Question:

# How to find the second derivative of this function according to the limit definition?

Alice: 26 June 2022

I want to find the second derivative of function $$f(x)=-(x-1)^{2}+(x-1)^{3} \sin \left(\frac{1}{(x-1)^{2}}\right)$$ at x = 1 according to the definition of limit:

f[x_] := -(x - 1)^2 + (x - 1)^3 Sin[1/(x - 1)^2]
Limit[((f[h + k + x] - f[k + x])/h - (f[h + x] - f[x])/h)/k /.
x -> 1, {h -> 0, k -> 0}]

Limit[((f[h + k + x] - f[k + x])/h - (f[h + x] - f[x])/h)/k, {h -> 0,
k -> 0}]
Limit[((f[h + k + x] - f[k + x])/h - (f[h + x] - f[x])/h)/
k, {h, k} -> {0, 0}]


But the result of the above code is very strange, I want to know what the correct method should be?

Aurora: 26 June 2022

This is a variation on the theme of Example 2 from Ch.3 in B. Gelbaum and J. Olmsted, Counterexamples in Analysis (https://rads.stackoverflow.com/amzn/click/com/0486428753), where a differentiable function having the discontinuous derivative is constructed.

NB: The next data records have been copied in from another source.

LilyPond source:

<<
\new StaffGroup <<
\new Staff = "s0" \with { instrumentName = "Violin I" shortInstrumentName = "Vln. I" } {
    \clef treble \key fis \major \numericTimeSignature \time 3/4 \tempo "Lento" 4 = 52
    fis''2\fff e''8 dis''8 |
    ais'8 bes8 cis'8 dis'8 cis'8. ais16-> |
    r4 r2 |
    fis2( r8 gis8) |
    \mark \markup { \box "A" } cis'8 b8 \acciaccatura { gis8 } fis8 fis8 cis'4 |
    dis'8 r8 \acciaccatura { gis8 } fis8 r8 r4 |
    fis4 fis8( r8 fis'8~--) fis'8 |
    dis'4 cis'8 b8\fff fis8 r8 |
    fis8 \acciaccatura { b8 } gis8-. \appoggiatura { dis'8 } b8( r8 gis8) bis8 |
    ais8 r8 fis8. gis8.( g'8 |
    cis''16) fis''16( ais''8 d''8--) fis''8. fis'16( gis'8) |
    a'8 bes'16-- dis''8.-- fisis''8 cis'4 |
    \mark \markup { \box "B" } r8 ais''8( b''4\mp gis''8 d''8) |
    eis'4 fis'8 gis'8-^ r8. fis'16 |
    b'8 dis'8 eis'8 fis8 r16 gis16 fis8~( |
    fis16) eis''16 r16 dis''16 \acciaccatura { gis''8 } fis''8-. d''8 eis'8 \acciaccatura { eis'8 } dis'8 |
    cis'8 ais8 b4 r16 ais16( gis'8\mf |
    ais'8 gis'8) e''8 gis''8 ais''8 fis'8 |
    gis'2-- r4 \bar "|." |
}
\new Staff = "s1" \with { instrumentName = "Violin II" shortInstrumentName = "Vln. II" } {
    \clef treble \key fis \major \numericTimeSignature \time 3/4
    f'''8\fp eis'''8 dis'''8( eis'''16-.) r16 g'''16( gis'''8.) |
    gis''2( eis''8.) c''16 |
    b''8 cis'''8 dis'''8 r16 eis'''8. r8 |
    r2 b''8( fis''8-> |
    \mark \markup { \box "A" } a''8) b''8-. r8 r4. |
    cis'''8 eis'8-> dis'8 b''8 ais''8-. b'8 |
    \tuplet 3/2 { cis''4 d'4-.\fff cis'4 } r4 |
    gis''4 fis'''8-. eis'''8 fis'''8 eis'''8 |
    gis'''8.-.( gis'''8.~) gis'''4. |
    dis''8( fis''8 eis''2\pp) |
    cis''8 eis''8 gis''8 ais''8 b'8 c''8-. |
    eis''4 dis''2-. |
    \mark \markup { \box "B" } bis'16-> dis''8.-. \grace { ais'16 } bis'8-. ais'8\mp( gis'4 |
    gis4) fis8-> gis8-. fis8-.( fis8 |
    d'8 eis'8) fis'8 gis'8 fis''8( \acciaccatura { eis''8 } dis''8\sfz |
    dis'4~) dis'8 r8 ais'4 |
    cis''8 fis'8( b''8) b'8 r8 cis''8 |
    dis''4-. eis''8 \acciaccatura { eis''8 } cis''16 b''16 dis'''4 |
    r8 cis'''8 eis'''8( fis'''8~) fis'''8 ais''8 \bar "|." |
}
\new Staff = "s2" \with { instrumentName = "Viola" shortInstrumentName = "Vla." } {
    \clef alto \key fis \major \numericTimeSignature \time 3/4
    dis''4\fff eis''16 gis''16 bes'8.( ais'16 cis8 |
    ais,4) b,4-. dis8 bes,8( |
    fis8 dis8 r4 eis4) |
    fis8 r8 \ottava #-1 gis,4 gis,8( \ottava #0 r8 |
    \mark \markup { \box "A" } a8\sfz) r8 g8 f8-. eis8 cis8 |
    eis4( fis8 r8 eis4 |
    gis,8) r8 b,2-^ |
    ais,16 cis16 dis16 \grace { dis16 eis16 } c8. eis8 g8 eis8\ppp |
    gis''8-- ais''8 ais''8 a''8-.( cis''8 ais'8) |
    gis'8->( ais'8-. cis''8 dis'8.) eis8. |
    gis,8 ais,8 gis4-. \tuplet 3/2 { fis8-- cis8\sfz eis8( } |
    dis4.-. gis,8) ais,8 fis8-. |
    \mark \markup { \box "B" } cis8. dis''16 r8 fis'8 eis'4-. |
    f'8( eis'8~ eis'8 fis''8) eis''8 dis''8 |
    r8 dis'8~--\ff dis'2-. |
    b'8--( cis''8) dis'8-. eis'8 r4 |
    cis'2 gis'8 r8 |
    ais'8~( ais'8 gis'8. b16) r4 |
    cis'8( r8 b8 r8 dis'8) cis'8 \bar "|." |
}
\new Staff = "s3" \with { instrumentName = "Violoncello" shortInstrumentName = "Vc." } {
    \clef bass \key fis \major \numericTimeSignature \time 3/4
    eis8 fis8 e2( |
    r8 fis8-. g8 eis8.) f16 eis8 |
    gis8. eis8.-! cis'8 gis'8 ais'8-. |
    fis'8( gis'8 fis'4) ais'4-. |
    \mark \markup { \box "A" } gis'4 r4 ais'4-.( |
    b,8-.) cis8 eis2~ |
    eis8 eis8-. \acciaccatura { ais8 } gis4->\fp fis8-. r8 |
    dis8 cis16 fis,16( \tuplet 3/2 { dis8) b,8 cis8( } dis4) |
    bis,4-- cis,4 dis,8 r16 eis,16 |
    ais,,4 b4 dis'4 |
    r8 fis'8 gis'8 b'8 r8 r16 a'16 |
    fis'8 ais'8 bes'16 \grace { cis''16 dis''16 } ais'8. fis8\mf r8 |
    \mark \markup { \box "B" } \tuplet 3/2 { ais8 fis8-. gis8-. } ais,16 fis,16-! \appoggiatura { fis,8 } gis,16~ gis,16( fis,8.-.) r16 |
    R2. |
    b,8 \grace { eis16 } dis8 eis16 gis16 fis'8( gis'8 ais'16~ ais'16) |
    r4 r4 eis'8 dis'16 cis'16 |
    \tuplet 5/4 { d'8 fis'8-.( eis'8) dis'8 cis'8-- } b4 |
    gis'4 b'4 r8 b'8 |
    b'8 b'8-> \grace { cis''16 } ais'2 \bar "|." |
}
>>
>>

First, you should to redefine the function at $$x=1$$ by

f[x_] := Piecewise[{{-(x - 1)^2 + (x - 1)^3 Sin[1/(x - 1)^2],
x != 1}, {0, x == 1}}]


Second, you need not two gains $$h$$ and $$k$$ to find the second derivative at $$x=1$$, only $$h$$ is enough (see Wiki (https://en.wikipedia.org/wiki/Finite_difference))

Limit[(f[1 + h] - 2*f[1] + f[1 - h])/h^2, h -> 0]
(*-2*)


The second derivative is discontinuous at $$x=1$$ as

Plot[f''[x], {x, 0, 2}]


shows.

Addition. Unfortunately, nobody notices an inaccuracy in my answer so I must indicate it on my own. The limit

Limit[(f[1 + h] - 2*f[1] + f[1 - h])/h^2, h -> 0]


equals f''[1] only if that second derivative exists. However, in the case under consideration the derivative f'[x] is discontinuous at x==1 as the results of

MaxLimit[f'[x], x -> 1]
(*2*)


and

MinLimit[f'[x], x -> 1]
(*-2*)


prove. Therefore, f'[x] does not have the derivative at x==1, being discontinuous at that point.